Przypomniano także, iż analogiczną uchwałę podjęła Rada Miasta Krakowa w dniu 18 listopada 2020 r. W grudniu tego samego roku wojewoda małopolski wydał rozstrzygnięcie nadzorcze stwierdzając nieważność uchwały w całości, "zaś wyrokiem z dnia 7 lipca 2021 r. Wojewódzki Sąd Administracyjny w Krakowie oddalił skargę Miasta Krakowa na to rozstrzygniecie".

"Z tego względu regulowanie zakazów zachowania pozostawiono władzom państwowym, tak aby zachować jednolitość zasad na całym obszarze państwa, co też zostało zrealizowane w ramach przepisów ogólnokrajowych, w szczególności Kodeksu wykroczeń" - napisano.

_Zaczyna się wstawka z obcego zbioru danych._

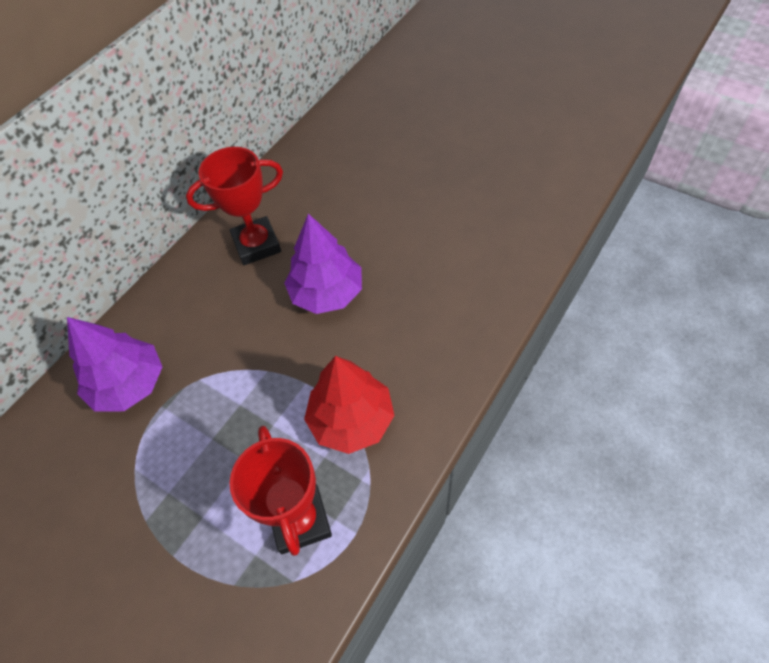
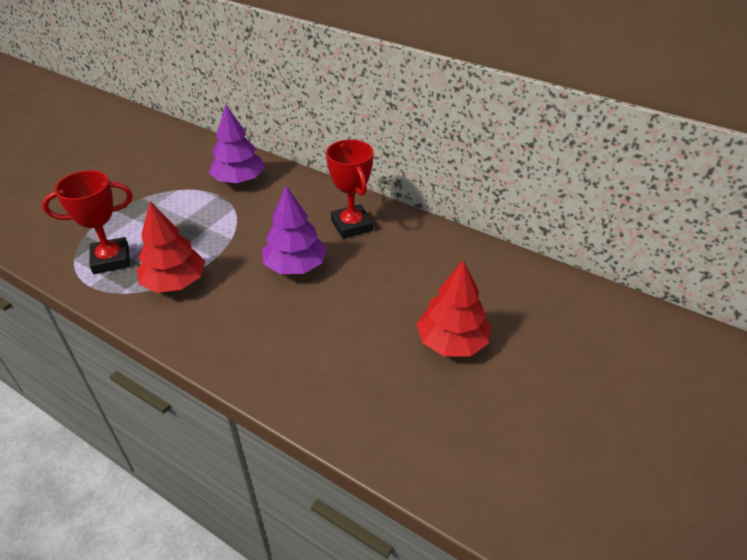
camera: 85 degrees right, 15 degrees down
(438, 162) = (452, 342): none -> red tree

Zwrócono też uwagę na to, że "przepisy porządkowe nie mogą co do zasady stwarzać trwałego, niezmiennego elementu gminnego porządku prawnego, wprowadzając stałe zakazy określonego zachowania się".

"Przysługujące radzie gminy kompetencje w zakresie stanowienia przepisów porządkowych nie mogą być wykorzystywane do bieżącego zarządzania na danym obszarze, ale wyłącznie w celu przeciwdziałania realnym zagrożeniom dla wartości określonych w powołanym przepisie" - czytamy w uzasadnieniu.

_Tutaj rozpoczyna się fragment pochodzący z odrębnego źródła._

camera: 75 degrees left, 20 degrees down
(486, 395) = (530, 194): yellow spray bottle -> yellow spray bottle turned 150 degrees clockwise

Wskazano ponadto, że Rada Warszawy nie wywiązała się ze swojego obowiązku i nie wykazała w treści aktu oraz w jego uzasadnieniu, że wystąpiły ustawowe przesłanki upoważaniające ją do wydania przepisów porządkowych. "Przyjąć zatem należy, że zasadnym jest stwierdzenie nieważności uchwały w całości" - napisano.

Miasto może teraz złożyć skargę na rozstrzygnięcie do Wojewódzkiego Sądu Administracyjnego. Ma na to 30 dni od daty doręczenia rozstrzygnięcia nadzorczego. Z kolei rozstrzygnięcie wstrzymuje wykonanie uchwały z mocy prawa w całości, z dniem jego doręczenia.

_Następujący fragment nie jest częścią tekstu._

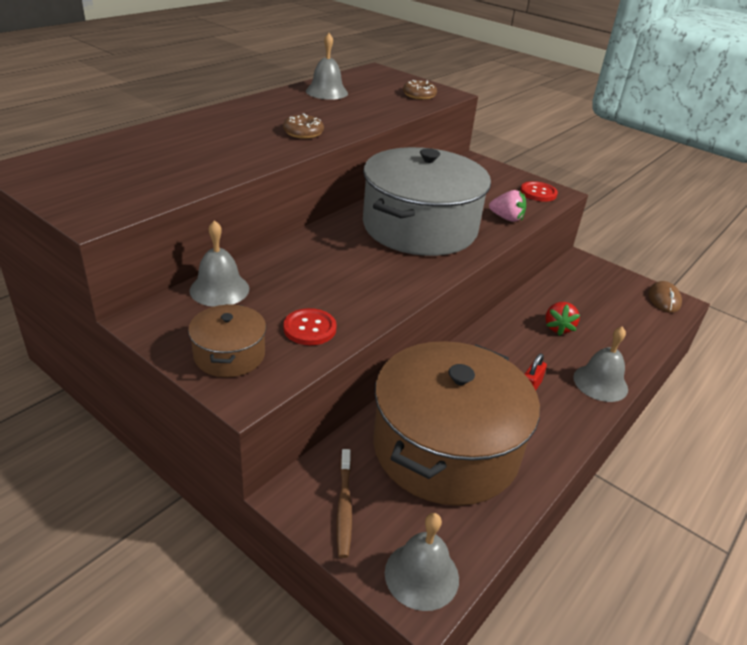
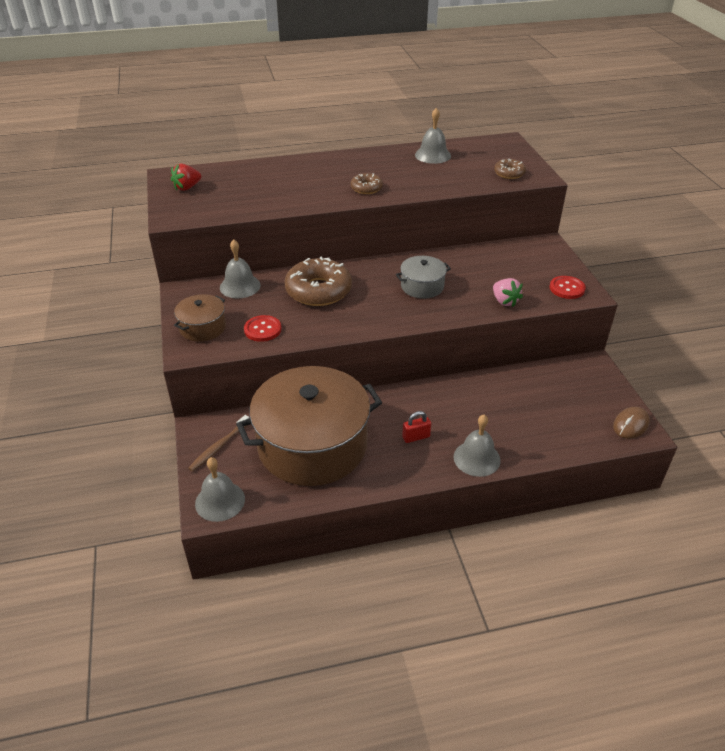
camera: 40 degrees right, 5 degrees up
(320, 264) = (318, 290): none -> brown donut
(419, 227) = (422, 286): grey pot -> grey pot, size x0.45
(558, 328) = (496, 407): red strawberry -> red strawberry (187, 187)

Wcześniej przeciwnicy uchwały powoływali się m.in. na konstytucyjnie zagwarantowane prawo do wyrażania własnych poglądów. O tym, że uchwała rady miasta jest sprzeczna z prawem oraz narusza wolności takie jak swoboda przemieszczania się oraz wyrażania poglądów, przekonywała w uzasadnieniu wniosku Prokuratury Okręgowej jej rzeczniczka Aleksandra Skrzyniarz. "Uchwała jawnie ogranicza wyrażone w art. 54 konstytucji prawo do wyrażania własnych poglądów. Nie ma zgody na autorytarne zapędy i kneblowanie ust tym, którzy chcą chronić życie bezbronnych" - argumentował z kolei wiceminister sprawiedliwości Marcin Romanowski.

Radni KO, którzy zgłosili projekt, podkreślali, że nie wyrażają zgody na to, by po ulicach stolicy jeździły furgonetki propagujące treści homofobiczne i antyaborcyjne. Przyznawali jednak, że spodziewają się stwierdzenia nieważności przepisów przez wojewodę.

W dokumencie jest mowa o zakazie poruszania się po Warszawie pojazdami oklejonymi "zdjęciami, napisami, plakatami, banerami lub transparentami zawierającymi lub emitującymi za pomocą urządzeń nagłaśniających treści mające na celu ukazanie osoby, grupy osób, instytucji, osoby prawnej lub jednostki organizacyjnej niemającej osobowości prawnej w sposób nieprawdziwy, a zarazem obraźliwy, ośmieszający lub poniżający w oczach opinii publicznej, a także sugerujący popełnianie przez te osoby czynów uznanych za przestępstwa lub wykroczenia na mocy powszechnie obowiązujących przepisów prawa".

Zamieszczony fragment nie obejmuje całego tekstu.